The City of Edmonton’s amended policy for topless swimmers at city pools is raising eyebrows this week.
All patrons are allowed to swim and lounge around at City of Edmonton pools without a top on, regardless of their gender identity.
The policy, under the city’s swimwear guidelines for pools, has been in place since June 2022 but it’s not a widely advertised change.
Priya Bhasin-Singh, director of Edmonton’s aquatics and community leisure centres, said the policy aligns with gender identity and expression protections found in the Alberta Human Rights Act.
“We believe our swimming guidelines must not discriminate on the basis of gender and not exclude anyone visiting a city facility,” Bhasin-Singh said in a statement to CBC News.
The city started reviewing its policy on swimwear in 2019 to make sure it was in line with the act.
Previous guidelines for aquatic settings required women to wear tops while men were not required to, said Christopher Webster, a city communications advisor.
Coun. Erin Rutherford said she was asked by a constituent whether women were allowed to be at city pools without a top.
That was the springboard for a response from the city, she said.
“Legal reviewed it and because there is case law coming out of Ontario, felt that we could not stop people from doing that,” Rutherford said.
“It has to be something that we don’t advertise or I guess before today didn’t advertise but also didn’t discourage if it was happening.”
Chelsea Scott, an associate lawyer with Taylor Janis LLP in Edmonton, said the policy seems to be a proactive move based on legal precedents in Ontario and British Columbia.
“I would say that it is the trend,” Scott said in an interview Wednesday.
“There is case law and it’s the law in Canada that women — because ultimately this is what we’re talking about, women with breasts not being forced to cover those in public spaces.”

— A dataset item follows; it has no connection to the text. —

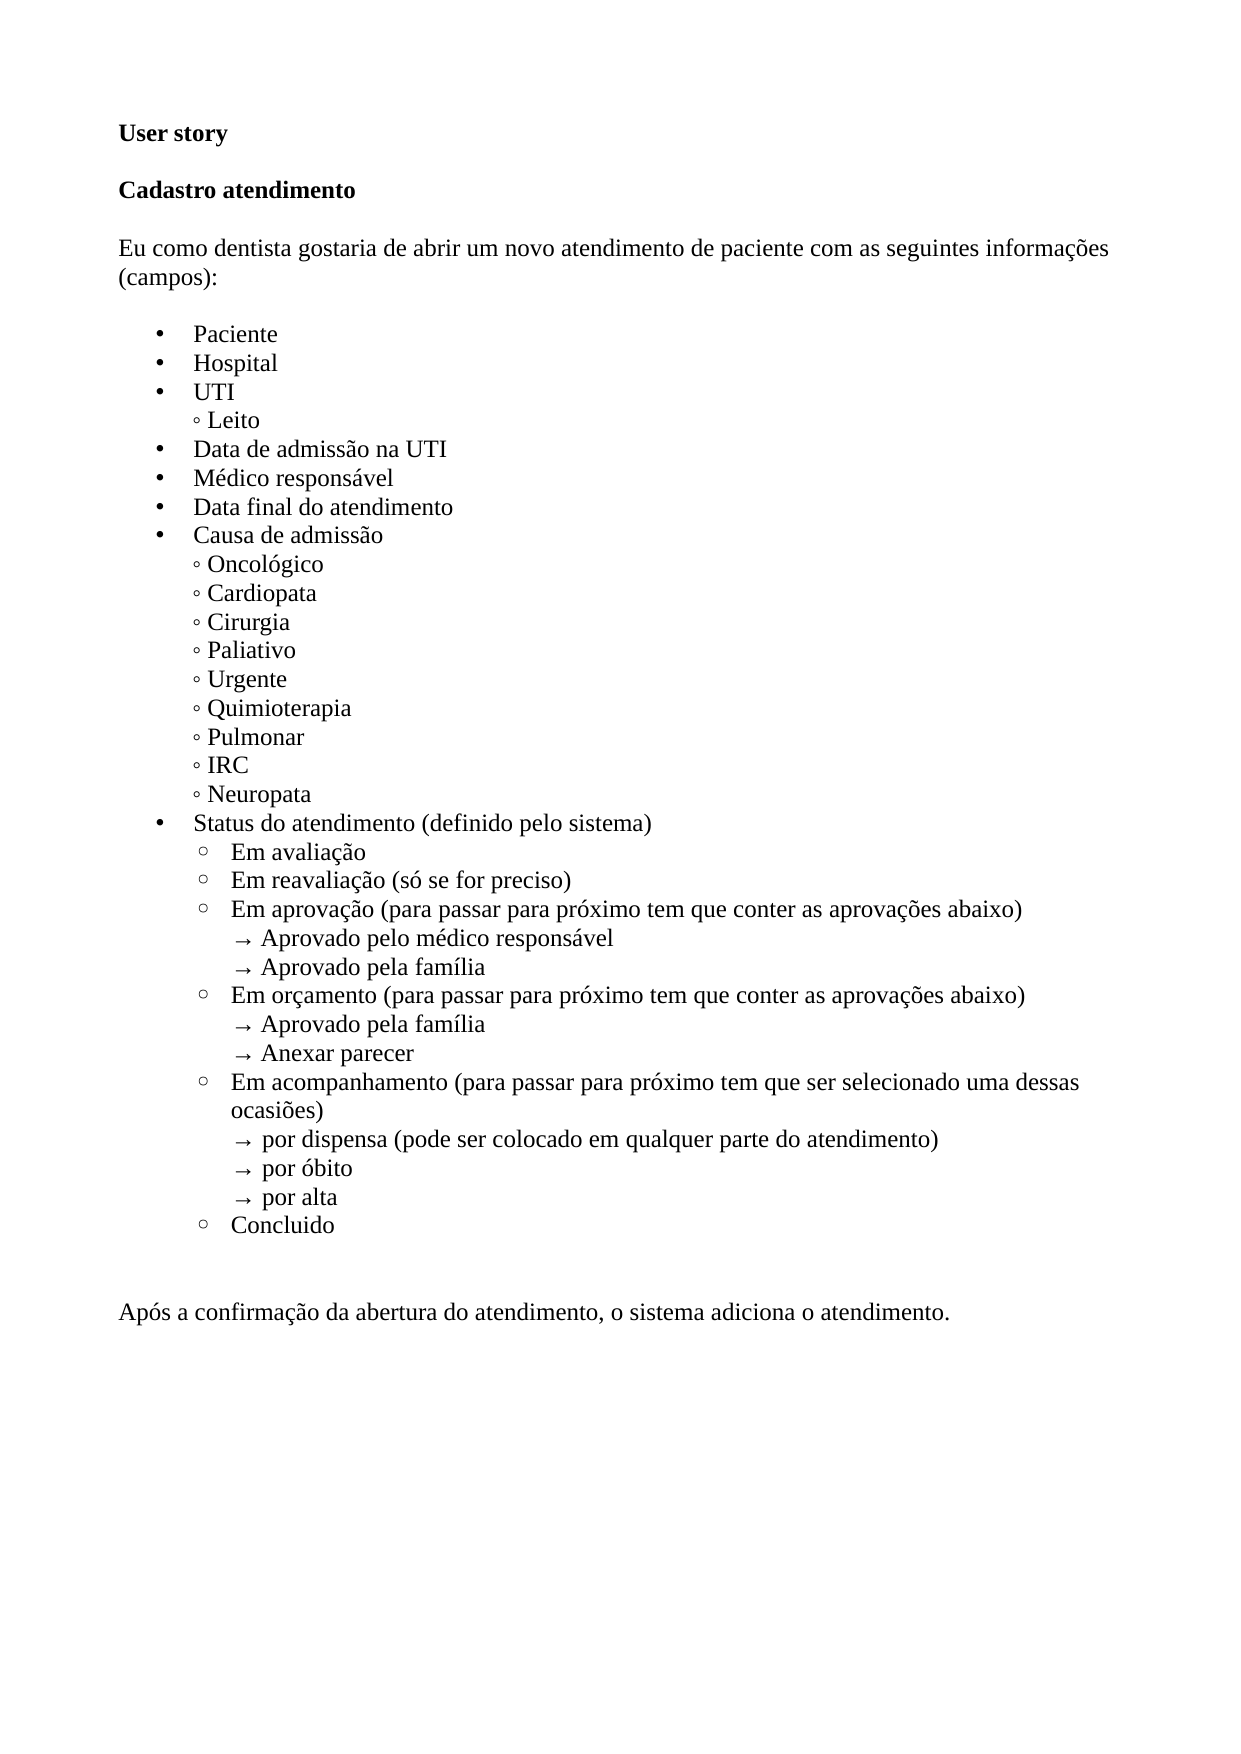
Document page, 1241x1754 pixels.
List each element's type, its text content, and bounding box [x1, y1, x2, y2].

Scott said municipalities govern a lot of public spaces and many are being proactive in preventing potential situations of discrimination.
Scott wasn’t familiar with other municipalities in Alberta that have the same policy.
A spokesperson for the Alberta Justice said there is no provincial legislation that prohibits people from swimming topless and the issue isn’t addressed in regulations for public pools.
The policy was news to a few patrons going into the Commonwealth Community Recreation Centre Wednesday.
“It’s kind of weird, for women to be topless,” said Jamie Earle, a Commonwealth gym regular who wasn’t aware of the policy.
Earle said while it seems unusual now, it might be something that takes time to get used to.
“I’m sure eventually it’ll catch on,” he said .”There’s topless beaches and stuff and people don’t really care about that.”
Yasmin Soarez said she was surprised to hear about the policy.
“I don’t think it should be allowed at all,” she said. “Not everyone has the same values and beliefs.”
She said she’s fine with the policy but others might feel uncomfortable.
Malorie Untereiner, who was going into the recreation centre with her three-year-old daughter, said she considers it an equal rights issue.
“Men bare their nipples all the time, I mean, women can too, I guess.”
Rutherford said she’s never seen anyone go topless at a city pool.
“While I personally wouldn’t be going topless in a pool, I respect everybody’s right to choose.”
Bhasin-Singh said the city has had no negative feedback about the policy.
“We realize that some people will be uncomfortable with this approach,” Bhasin-Singh said. “However, this is a human rights issue and we have an obligation to treat all individuals equally when using city facilities.”
The topless policy isn’t valid in other parts of recreation centres or city facilities — people in those spaces will still be required to wear tops, Webster said in an email.